Last year, Essena O’Neill’s life fell apart because she was too popular. Buckling under the pressure to perform to her 612,000 Instagram followers, she “outed” posts where she was paid to promote a product, revealed how it took 100 selfies to get a good shot, and then promptly deleted her social media profiles.
Genuine breakdown or public relation stunt (O’Neill launched a site promoting positive living and a vegan diet off the back of the furore), her absolute slating of “fake” content succeeded in causing a ripple across the international press.
O’Neill felt what she was portraying wasn’t ‘authentic’. And, of course, marketing isn’t naturally authentic – brands are trying to position themselves in the best possible light, sell products and outdo competitors. But while O’Neill may have had her issues with social media, for the most part it’s forcing a change.
Because of how ingrained social plat- forms have become in our behaviour, audiences are more informed, aware and empowered than ever before. Social media has made people more cynical and more critical of what brands are doing. They can’t as easily be won over by a glossy ad – particularly digital natives who are increasingly more likely to prefer YouTube content over television.
Social media has also given marketers the tools to understand human motivations and behaviour better, influencing the work we’re creating. Initially, social media helped us move from a one-way, broadcast approach to involving influential consumers to help spread a brand message. Today,the sheer prevalence of social media has driven a radically mature yet cynical consumer. Brand behaviour has to be absolutely authentic to be believed, loved and shared.
Great creative work in 2016 will be led by ideas powered by people. Socially led, shareable ideas that have natural momentum.
Don’t just behave like a publisher – start acting like one
For the past few years, “behaving like a publisher” has taken over from storytelling as the buzz-phrase for marketers. This has made social media an exciting place to be, with clients now having both the ambition and the resources to become producers of the best content – content that challenges print and TV for quality.

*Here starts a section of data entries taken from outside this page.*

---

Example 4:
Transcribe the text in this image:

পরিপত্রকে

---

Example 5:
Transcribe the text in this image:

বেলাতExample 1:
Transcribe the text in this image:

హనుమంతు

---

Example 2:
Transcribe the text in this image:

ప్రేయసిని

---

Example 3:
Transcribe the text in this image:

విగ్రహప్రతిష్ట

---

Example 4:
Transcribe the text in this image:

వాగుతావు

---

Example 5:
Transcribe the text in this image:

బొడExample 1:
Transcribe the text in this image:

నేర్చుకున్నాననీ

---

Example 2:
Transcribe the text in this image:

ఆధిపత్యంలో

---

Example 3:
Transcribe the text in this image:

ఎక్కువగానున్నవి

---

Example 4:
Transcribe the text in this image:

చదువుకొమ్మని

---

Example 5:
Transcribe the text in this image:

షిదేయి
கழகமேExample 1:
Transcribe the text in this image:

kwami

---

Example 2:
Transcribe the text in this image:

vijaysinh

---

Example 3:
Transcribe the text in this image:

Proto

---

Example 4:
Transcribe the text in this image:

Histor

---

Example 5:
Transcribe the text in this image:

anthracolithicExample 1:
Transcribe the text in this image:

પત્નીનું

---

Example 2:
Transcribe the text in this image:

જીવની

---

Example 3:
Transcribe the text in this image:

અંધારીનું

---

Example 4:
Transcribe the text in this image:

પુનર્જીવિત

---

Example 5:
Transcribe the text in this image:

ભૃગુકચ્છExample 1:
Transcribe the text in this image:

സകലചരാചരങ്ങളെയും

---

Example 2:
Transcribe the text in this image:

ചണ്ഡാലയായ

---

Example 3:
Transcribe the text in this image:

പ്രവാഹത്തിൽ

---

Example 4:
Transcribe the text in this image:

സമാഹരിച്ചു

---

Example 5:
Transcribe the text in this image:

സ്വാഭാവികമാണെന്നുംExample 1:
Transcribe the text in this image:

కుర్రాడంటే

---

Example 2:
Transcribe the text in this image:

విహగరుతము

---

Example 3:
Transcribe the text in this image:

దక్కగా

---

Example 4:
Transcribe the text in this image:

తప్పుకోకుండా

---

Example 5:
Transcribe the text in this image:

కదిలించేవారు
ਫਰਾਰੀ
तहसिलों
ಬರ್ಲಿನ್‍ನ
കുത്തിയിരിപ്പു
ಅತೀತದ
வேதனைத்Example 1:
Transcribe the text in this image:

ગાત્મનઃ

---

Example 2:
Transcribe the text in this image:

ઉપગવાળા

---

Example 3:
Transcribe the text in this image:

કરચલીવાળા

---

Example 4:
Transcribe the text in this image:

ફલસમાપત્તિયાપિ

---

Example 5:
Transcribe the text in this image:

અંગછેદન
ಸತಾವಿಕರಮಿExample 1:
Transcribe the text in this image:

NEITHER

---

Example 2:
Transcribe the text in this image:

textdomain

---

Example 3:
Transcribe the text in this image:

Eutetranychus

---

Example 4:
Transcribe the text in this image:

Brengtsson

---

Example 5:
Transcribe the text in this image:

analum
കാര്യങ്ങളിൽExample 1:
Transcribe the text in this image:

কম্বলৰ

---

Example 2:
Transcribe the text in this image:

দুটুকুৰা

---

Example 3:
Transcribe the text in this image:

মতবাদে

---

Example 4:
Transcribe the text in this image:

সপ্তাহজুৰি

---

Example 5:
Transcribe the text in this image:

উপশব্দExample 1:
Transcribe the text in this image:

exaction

But while brands are behaving like publishers, to be effective they need to think like publishers too. There’s little point in creating great content without having a distribution strategy in place to gain the audience share needed. Content visibility is crucial, particularly as competition for limited attention spans and online real estate increases.

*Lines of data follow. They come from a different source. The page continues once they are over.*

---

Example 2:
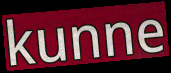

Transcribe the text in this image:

kunne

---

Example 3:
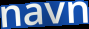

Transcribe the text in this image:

navn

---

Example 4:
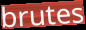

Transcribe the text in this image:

brutes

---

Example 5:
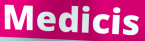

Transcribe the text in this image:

Medicis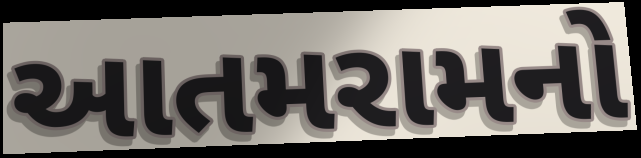
આતમરામનો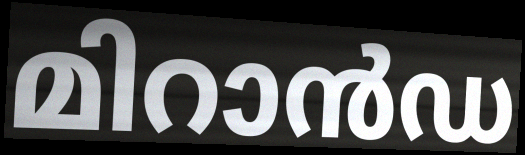
മിറാൻഡ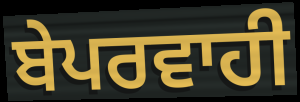
ਬੇਪਰਵਾਹੀ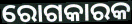
ରୋଗକାରକ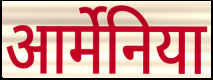
आर्मेनिया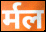
र्मल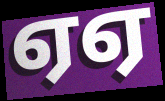
ஏஏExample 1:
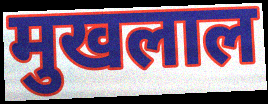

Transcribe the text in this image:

मुखलाल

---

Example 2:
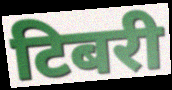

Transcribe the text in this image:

टिबरी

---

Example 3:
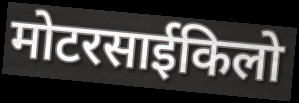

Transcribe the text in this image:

मोटरसाईकिलो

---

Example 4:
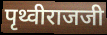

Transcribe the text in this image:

पृथ्वीराजजी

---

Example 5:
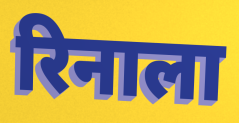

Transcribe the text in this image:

रिनालाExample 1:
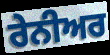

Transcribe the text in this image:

ਰੇਨੀਅਰ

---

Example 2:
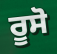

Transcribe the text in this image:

ਰੂਸੋ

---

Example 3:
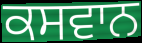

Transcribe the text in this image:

ਕਸਵਾਨ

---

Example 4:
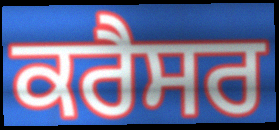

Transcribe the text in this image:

ਕਰੈਸਰ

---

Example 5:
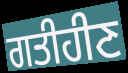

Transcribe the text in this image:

ਗਤੀਹੀਣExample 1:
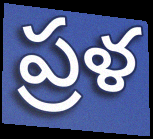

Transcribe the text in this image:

ప్రళ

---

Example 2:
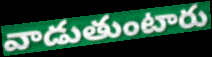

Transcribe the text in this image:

వాడుతుంటారు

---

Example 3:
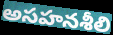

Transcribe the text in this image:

అసహనశీలి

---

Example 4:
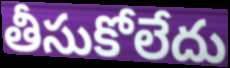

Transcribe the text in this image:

తీసుకోలేదు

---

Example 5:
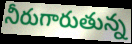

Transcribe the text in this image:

నీరుగారుతున్న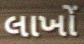
લાખોંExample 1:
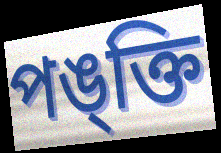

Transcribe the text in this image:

পঙ্ক্তি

The forward-thinking brands of today are embracing this change from the ground up. Hiring managing editors and publishing directors to wade through and cull the reams of content big organisations produce in order to tell a coherent story across all channels. Driven by the need for authentic content, brands will be looking into all corners of their businesses for content that adds value to different audiences and allows them to build brand value over time.
At the moment, brands are going after volumes of published content without any real sense of what value they’re adding to their audience or to their business. This year, I’m confident that we’ll see a case of less (but better) is more. Content governed from a central place driving a consistent and focused narrative.
Follow your audience into uncharted waters
At a recent event of ours, a guest speaker who was a ‘Generation Z’ influencer described her feelings about Facebook as “awkward, like a huge family dinner party”. For those in their teens or twenties, chances are that their parents are active Facebook users. Can you imagine your parents following every move you made at that age? Quite unnerving.
As much as we’re social beings, respect of privacy is also something that’s important to us – this is driving the rise in popularity of private social platforms. It has been estimated that a huge 69 per cent of social sharing happens outside public social channels. Platforms that promote privacy – such as WhatsApp, WeChat and Snapchat – are increasingly important, especially among a certain younger demographic.
You can’t force a behavioural change. This year, marketers need to adapt to the consumer rather than sticking to the social platforms they are used to and feel “safe” on. Yes, it’s a challenge to get to grips with the growing use of sharing mechanics that can’t be easily tracked, measured or attributed. But if consumers are moving towards private platforms, marketers have to follow them there and adapt strategies to suit them. They’re not going to come to you.
Recognise and respect the power of influencer market
While O’Neill is hardly the poster girl for brilliant influencer marketing, she is (or, rather, was) part of a significant movement – the rise (again) of the influencer. Influencer marketing has become professional – and 2016 is the time for marketers to recognise and respect this.
Although already a key part of social media marketing in 2015, it will become an increasingly significant way for brands to talk to specific audiences and the popularity of influencers who have been made famous by social media, and blogs, will continue to grow. They are demanding bigger fees and they are represented by companies in the same way that ‘traditional’ celebrities are.
Influencers are a different beast to the celebrities that marketers are used to dealing with. You don’t have the same level of authority over an influencer as you would with a celebrity-endorsement campaign, so those who are used to controlling their messaging very tightly need to be willing to let go – perhaps too big a leap for many right now.
In 2016, brands need to take partnering with the right influencers seriously and consider them an important part of their business strategy, rather than an afterthought or add-on to a social media campaign.